(Items listed in a dataset)
══════════

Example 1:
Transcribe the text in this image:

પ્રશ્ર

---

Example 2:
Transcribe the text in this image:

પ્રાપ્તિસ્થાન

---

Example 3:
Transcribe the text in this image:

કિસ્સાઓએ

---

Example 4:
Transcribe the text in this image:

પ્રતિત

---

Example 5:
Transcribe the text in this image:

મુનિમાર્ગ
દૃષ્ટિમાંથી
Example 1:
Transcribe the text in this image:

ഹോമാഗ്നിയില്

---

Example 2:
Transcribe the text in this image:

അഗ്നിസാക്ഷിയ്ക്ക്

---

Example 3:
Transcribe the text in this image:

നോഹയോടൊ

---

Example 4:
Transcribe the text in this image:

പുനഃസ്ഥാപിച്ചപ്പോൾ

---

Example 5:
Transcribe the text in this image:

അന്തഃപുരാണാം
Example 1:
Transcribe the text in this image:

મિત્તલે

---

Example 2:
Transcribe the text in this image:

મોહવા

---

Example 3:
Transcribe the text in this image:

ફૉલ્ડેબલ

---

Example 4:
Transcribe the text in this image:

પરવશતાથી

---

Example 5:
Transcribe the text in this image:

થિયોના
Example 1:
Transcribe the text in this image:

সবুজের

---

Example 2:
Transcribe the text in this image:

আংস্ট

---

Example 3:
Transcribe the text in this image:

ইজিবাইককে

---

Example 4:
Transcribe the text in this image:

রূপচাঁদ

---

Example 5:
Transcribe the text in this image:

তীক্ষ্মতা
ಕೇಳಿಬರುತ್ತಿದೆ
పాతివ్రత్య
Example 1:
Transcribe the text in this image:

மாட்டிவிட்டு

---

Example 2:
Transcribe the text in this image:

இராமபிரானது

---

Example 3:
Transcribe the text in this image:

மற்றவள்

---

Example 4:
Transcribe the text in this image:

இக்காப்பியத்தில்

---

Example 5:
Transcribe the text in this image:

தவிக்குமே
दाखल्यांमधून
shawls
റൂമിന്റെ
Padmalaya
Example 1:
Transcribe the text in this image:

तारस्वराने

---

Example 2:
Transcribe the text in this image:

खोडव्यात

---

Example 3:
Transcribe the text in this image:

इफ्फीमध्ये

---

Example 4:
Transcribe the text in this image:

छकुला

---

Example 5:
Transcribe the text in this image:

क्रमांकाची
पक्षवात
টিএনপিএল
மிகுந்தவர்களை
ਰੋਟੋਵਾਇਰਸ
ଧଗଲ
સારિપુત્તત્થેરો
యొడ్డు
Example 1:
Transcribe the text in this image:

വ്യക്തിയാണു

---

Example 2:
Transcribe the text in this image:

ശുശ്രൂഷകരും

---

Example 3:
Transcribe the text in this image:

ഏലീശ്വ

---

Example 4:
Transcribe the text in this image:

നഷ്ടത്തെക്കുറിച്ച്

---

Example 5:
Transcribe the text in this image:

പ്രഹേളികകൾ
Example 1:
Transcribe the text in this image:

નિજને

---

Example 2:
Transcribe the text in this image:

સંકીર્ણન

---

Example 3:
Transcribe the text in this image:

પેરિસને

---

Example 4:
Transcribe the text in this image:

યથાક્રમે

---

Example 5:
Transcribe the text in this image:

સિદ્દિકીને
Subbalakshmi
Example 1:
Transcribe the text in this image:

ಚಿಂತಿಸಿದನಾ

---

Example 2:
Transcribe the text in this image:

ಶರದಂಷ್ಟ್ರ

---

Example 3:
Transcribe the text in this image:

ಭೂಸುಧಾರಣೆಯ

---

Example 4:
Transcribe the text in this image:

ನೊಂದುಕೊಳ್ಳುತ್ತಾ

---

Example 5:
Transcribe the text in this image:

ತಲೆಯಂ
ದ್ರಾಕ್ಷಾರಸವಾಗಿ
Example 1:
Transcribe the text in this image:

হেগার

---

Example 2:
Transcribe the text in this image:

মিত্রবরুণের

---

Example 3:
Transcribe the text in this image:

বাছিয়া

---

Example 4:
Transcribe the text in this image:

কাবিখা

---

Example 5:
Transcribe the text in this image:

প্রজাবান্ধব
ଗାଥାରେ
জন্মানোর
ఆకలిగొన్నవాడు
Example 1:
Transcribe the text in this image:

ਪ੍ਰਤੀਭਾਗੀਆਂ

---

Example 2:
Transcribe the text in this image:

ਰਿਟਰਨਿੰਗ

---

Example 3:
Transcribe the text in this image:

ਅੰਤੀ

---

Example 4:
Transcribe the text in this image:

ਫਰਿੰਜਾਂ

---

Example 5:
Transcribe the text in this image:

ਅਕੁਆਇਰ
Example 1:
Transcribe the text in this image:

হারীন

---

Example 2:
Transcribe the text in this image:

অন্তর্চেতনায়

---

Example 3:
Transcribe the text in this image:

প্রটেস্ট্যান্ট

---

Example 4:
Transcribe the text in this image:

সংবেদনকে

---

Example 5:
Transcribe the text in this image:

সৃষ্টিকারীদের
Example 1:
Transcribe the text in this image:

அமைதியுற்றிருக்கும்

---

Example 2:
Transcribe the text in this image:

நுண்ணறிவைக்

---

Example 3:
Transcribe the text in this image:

══════════

§ Work item
Each line above is to be reproduced exactly. Leave none out.

§ Finished exercise
Example 1:
Transcribe the text in this image:

પ્રશ્ર

---

Example 2:
Transcribe the text in this image:

પ્રાપ્તિસ્થાન

---

Example 3:
Transcribe the text in this image:

કિસ્સાઓએ

---

Example 4:
Transcribe the text in this image:

પ્રતિત

---

Example 5:
Transcribe the text in this image:

મુનિમાર્ગ
દૃષ્ટિમાંથી
Example 1:
Transcribe the text in this image:

ഹോമാഗ്നിയില്

---

Example 2:
Transcribe the text in this image:

അഗ്നിസാക്ഷിയ്ക്ക്

---

Example 3:
Transcribe the text in this image:

നോഹയോടൊ

---

Example 4:
Transcribe the text in this image:

പുനഃസ്ഥാപിച്ചപ്പോൾ

---

Example 5:
Transcribe the text in this image:

അന്തഃപുരാണാം
Example 1:
Transcribe the text in this image:

મિત્તલે

---

Example 2:
Transcribe the text in this image:

મોહવા

---

Example 3:
Transcribe the text in this image:

ફૉલ્ડેબલ

---

Example 4:
Transcribe the text in this image:

પરવશતાથી

---

Example 5:
Transcribe the text in this image:

થિયોના
Example 1:
Transcribe the text in this image:

সবুজের

---

Example 2:
Transcribe the text in this image:

আংস্ট

---

Example 3:
Transcribe the text in this image:

ইজিবাইককে

---

Example 4:
Transcribe the text in this image:

রূপচাঁদ

---

Example 5:
Transcribe the text in this image:

তীক্ষ্মতা
ಕೇಳಿಬರುತ್ತಿದೆ
పాతివ్రత్య
Example 1:
Transcribe the text in this image:

மாட்டிவிட்டு

---

Example 2:
Transcribe the text in this image:

இராமபிரானது

---

Example 3:
Transcribe the text in this image:

மற்றவள்

---

Example 4:
Transcribe the text in this image:

இக்காப்பியத்தில்

---

Example 5:
Transcribe the text in this image:

தவிக்குமே
दाखल्यांमधून
shawls
റൂമിന്റെ
Padmalaya
Example 1:
Transcribe the text in this image:

तारस्वराने

---

Example 2:
Transcribe the text in this image:

खोडव्यात

---

Example 3:
Transcribe the text in this image:

इफ्फीमध्ये

---

Example 4:
Transcribe the text in this image:

छकुला

---

Example 5:
Transcribe the text in this image:

क्रमांकाची
पक्षवात
টিএনপিএল
மிகுந்தவர்களை
ਰੋਟੋਵਾਇਰਸ
ଧଗଲ
સારિપુત્તત્થેરો
యొడ్డు
Example 1:
Transcribe the text in this image:

വ്യക്തിയാണു

---

Example 2:
Transcribe the text in this image:

ശുശ്രൂഷകരും

---

Example 3:
Transcribe the text in this image:

ഏലീശ്വ

---

Example 4:
Transcribe the text in this image:

നഷ്ടത്തെക്കുറിച്ച്

---

Example 5:
Transcribe the text in this image:

പ്രഹേളികകൾ
Example 1:
Transcribe the text in this image:

નિજને

---

Example 2:
Transcribe the text in this image:

સંકીર્ણન

---

Example 3:
Transcribe the text in this image:

પેરિસને

---

Example 4:
Transcribe the text in this image:

યથાક્રમે

---

Example 5:
Transcribe the text in this image:

સિદ્દિકીને
Subbalakshmi
Example 1:
Transcribe the text in this image:

ಚಿಂತಿಸಿದನಾ

---

Example 2:
Transcribe the text in this image:

ಶರದಂಷ್ಟ್ರ

---

Example 3:
Transcribe the text in this image:

ಭೂಸುಧಾರಣೆಯ

---

Example 4:
Transcribe the text in this image:

ನೊಂದುಕೊಳ್ಳುತ್ತಾ

---

Example 5:
Transcribe the text in this image:

ತಲೆಯಂ
ದ್ರಾಕ್ಷಾರಸವಾಗಿ
Example 1:
Transcribe the text in this image:

হেগার

---

Example 2:
Transcribe the text in this image:

মিত্রবরুণের

---

Example 3:
Transcribe the text in this image:

বাছিয়া

---

Example 4:
Transcribe the text in this image:

কাবিখা

---

Example 5:
Transcribe the text in this image:

প্রজাবান্ধব
ଗାଥାରେ
জন্মানোর
ఆకలిగొన్నవాడు
Example 1:
Transcribe the text in this image:

ਪ੍ਰਤੀਭਾਗੀਆਂ

---

Example 2:
Transcribe the text in this image:

ਰਿਟਰਨਿੰਗ

---

Example 3:
Transcribe the text in this image:

ਅੰਤੀ

---

Example 4:
Transcribe the text in this image:

ਫਰਿੰਜਾਂ

---

Example 5:
Transcribe the text in this image:

ਅਕੁਆਇਰ
Example 1:
Transcribe the text in this image:

হারীন

---

Example 2:
Transcribe the text in this image:

অন্তর্চেতনায়

---

Example 3:
Transcribe the text in this image:

প্রটেস্ট্যান্ট

---

Example 4:
Transcribe the text in this image:

সংবেদনকে

---

Example 5:
Transcribe the text in this image:

সৃষ্টিকারীদের
Example 1:
Transcribe the text in this image:

அமைதியுற்றிருக்கும்

---

Example 2:
Transcribe the text in this image:

நுண்ணறிவைக்

---

Example 3:
Transcribe the text in this image:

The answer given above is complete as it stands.